Les exactions commises par ce groupe armé sont nombreuses: attaque de Markounda, pillage des caisses de la SOCADA à Paoua. En représailles, l’armée mène une opération de ratissage brutale dans la région de Paoua, faisant de nombreuses victimes civiles. Démafouth porte une lourde responsabilité dans cette spirale de violence qui a ensanglanté le nord-ouest du pays.
Après un exil en France, Jean-Jacques Démafouth revient en RCA dans les bagages de Patassé en 1992. Devenu conseiller juridique à la présidence, il tisse un réseau d’influence et se hisse progressivement vers les sommets du pouvoir. Sa nomination à la tête du Centre national de recherche et d’investigation (CNRI) en 1995 marque un tournant.

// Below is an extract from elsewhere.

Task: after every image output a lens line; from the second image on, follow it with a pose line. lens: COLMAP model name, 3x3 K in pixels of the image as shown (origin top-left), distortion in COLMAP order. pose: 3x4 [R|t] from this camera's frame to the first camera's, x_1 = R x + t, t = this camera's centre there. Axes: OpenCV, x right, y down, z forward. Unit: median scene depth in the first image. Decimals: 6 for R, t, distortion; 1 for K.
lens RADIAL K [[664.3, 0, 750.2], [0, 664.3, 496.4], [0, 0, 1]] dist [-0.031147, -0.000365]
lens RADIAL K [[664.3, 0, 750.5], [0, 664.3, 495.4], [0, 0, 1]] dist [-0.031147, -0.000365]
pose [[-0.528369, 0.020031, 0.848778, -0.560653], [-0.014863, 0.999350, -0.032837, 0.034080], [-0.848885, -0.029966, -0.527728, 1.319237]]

À ce poste stratégique, Démafouth se distingue par ses méthodes brutales et arbitraires. Arrestations de journalistes, dossiers de corruption montés de toutes pièces, éliminations d’opposants: le CNRI devient un instrument de répression au service du régime. Démafouth en profite pour placer ses hommes à des postes clés et consolider son emprise sur l’appareil sécuritaire.
Promu ministre de la Défense en 1999, il franchit un nouveau cap dans l’usage de la violence d’État. L’expédition punitive qu’il mène personnellement à Kembé en novembre 1999 se solde par l’assassinat de plusieurs personnes, dont des gendarmes. Cet épisode sanglant révèle la dangerosité de Démafouth et son mépris total pour l’État de droit.

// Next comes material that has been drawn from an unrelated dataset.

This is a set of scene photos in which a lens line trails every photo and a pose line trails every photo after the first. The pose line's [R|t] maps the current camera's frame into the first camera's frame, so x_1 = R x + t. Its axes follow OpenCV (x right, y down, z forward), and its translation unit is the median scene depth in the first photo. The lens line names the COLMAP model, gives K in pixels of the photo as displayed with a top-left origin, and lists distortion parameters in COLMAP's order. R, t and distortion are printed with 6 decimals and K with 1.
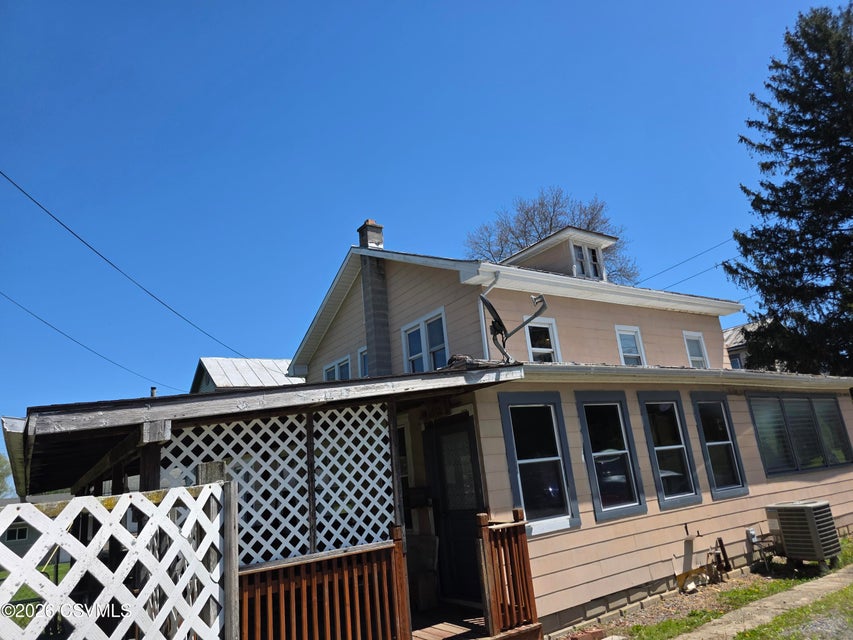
lens RADIAL K [[567.4, 0, 424.2], [0, 567.4, 322.7], [0, 0, 1]] dist [0.043594, -0.045966]
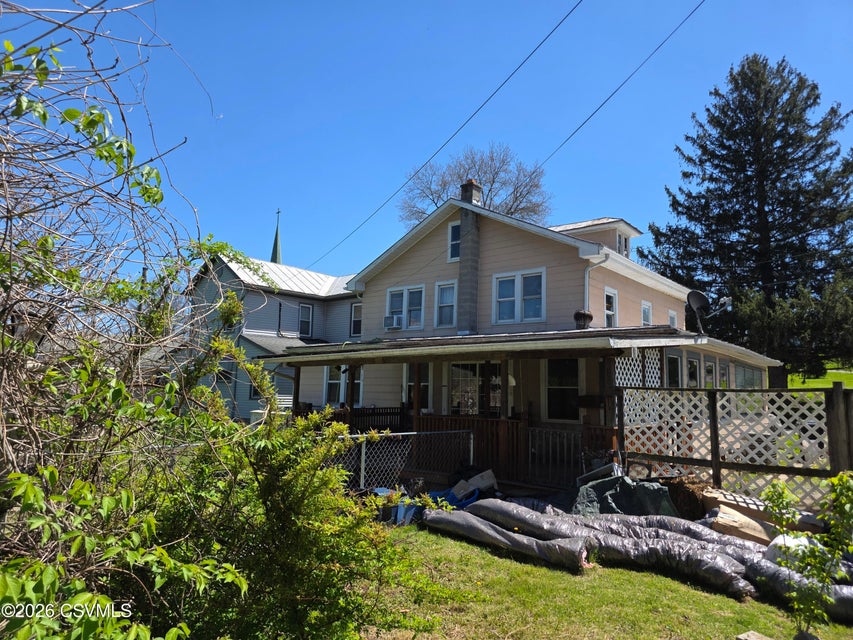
lens RADIAL K [[567.4, 0, 431.5], [0, 567.4, 320.6], [0, 0, 1]] dist [0.043594, -0.045966]
pose [[0.952944, 0.153173, 0.261602, -0.199029], [-0.185945, 0.976896, 0.105354, 0.000702], [-0.239420, -0.149040, 0.959409, -0.082457]]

C’est lors de la tentative de coup d’État de mai 2001 que les ambitions démesurées de Jean-Jacques Démafouth éclatent au grand jour. Alors que le putsch fomenté par Kolingba échoue, le ministre de la Défense tente de tirer profit de la situation pour s’emparer du pouvoir. Il orchestre l’assassinat du général Ndjadder, puis manipule Kolingba pour le pousser à se compromettre publiquement.
Dans les jours qui suivent, Démafouth se livre à une véritable chasse aux sorcières. De nombreuses exécutions sommaires sont commises sur ses ordres, visant aussi bien des militaires que des civils. L’assassinat du colonel français Lhommée, représentant du PNUD, atteint un nouveau degré dans l’horreur et l’arbitraire.
Finalement démasqué et arrêté, Jean-Jacques Démafouth est jugé pour atteinte à la sûreté de l’État. Son acquittement en octobre 2002 “au bénéfice du doute”, malgré les preuves accablantes, laisse un goût amer. Il illustre l’impunité dont bénéficient trop souvent les auteurs de crimes politiques en Centrafrique.
Le parcours de Jean-Jacques Démafouth est emblématique des dérives du système politique centrafricain. Passé de la rébellion armée aux plus hautes sphères de l’État, il a utilisé la violence comme moyen d’ascension et de maintien au pouvoir. Son action a contribué à affaiblir durablement les institutions et l’État de droit dans le pays.
Les multiples exactions commises tout au long de sa carrière ont laissé des traces profondes. De l’attentat du cinéma “Club” en 1981 aux assassinats de 2001, Démafouth a semé la mort et la terreur pour assouvir ses ambitions personnelles. Son acquittement contestable n’efface en rien la gravité des faits qui lui sont reprochés.
Au final, Jean-Jacques Démafouth apparaît comme l’un des fossoyeurs de la démocratie centrafricaine. Son parcours illustre la dérive d’un système gangrené par la violence politique et l’impunité. Tant que de tels agissements resteront sans réelles sanctions, la RCA aura du mal à sortir du cycle infernal des coups d’État et de l’instabilité chronique.